Sunday, 9 March 2025

Woman Chasing the Butterfly of Death (1978)

Kim Ki-young’s Woman Chasing the Butterfly of Death (also known as Killer Butterfly and several other titles) is a 1978 Korean horror movie. Although whether it’s really a horror movie can be debated. It’s certainly an exercise in weirdness.

At a picnic a young woman offers a young man named Young-gul an orange juice. She then tells him the orange juice was poisoned and that they will both die. Young-gul survives.

He then tries to kill himself. He is obsessed with death.

A strange old man turns up in Young-gul’s seedy apartment and tries to sell Young-gul a book on the will. The old guy claims that he cannot die. When it’s put to the test it appears that the old guy might be right, in a way.

Young-gul gets a job with an archaeologist who collects skulls. He is trying to prove that Korans are descended from Genghis Khan’s Mongols. Young-gul finds a 2,000-year-old skeleton for him.


This is when Young-gul encounters the ghost. In Chinese and Japanese folklore ghosts are corporeal. They can even have sex. They can also fall in love. On the evidence of this movie that is true of Korean folklore as well. The ghost is a very attractive young woman. She wants to have sex with Young-gul. She wants his love. She also wants to eat his liver. Young-gul doesn’t know much about women. He wonders if all girls are like this.

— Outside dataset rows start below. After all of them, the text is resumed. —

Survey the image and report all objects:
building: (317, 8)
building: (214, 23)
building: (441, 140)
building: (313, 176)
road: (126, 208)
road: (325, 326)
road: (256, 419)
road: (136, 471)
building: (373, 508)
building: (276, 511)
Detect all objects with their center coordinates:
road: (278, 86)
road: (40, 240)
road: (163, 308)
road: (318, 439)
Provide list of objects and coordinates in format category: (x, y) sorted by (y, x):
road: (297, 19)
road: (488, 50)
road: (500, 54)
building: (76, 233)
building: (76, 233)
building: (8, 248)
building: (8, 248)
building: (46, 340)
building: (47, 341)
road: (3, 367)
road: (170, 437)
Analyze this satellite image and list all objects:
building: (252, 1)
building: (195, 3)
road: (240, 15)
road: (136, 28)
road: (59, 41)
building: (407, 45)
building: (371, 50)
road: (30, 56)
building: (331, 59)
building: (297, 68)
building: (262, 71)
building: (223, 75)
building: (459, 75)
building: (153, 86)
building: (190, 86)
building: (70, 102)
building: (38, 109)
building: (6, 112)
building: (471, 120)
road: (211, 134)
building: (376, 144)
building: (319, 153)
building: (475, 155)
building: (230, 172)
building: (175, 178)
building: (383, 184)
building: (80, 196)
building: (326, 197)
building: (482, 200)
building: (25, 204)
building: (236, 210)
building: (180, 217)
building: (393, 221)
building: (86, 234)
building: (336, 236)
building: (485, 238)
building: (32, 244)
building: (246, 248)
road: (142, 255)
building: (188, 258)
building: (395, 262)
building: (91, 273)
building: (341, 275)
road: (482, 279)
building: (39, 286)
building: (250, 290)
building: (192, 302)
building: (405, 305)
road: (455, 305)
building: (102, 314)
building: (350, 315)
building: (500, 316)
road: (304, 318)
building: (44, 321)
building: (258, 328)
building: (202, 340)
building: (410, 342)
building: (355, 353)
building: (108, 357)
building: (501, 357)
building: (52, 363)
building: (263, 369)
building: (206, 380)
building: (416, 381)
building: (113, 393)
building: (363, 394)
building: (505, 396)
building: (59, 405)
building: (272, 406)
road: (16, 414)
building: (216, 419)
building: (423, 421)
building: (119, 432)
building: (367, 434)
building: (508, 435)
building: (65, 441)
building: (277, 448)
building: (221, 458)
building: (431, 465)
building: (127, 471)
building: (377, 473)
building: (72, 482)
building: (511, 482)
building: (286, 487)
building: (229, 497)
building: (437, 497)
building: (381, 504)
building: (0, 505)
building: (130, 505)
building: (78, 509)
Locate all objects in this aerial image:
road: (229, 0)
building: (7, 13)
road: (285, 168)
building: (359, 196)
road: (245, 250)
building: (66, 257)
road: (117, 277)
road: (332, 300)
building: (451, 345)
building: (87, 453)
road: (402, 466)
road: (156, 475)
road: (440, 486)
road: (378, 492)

Later Young-gul gets mixed up with the archaeologist’s daughter. She is obsessed with death as well. She is a virgin. The archaeologist offers to pay Young-gul to pop her cherry.


There’s also a cop investigating the headless corpse mystery. And strange masked guys stealing corpses.

There’s still more weirdness to come. And butterflies are important.

I have to confess that this is my first Korean movie and I also know nothing of Korean culture so I may be missing some cultural nuances in this movie. It’s not always easy to understand the humour of other cultures. It’s possible that quite a few scenes in this movie were being played for laughs. Or the movie might just be very crazy. It is very crazy, but maybe it’s supposed to be crazy in a funny way.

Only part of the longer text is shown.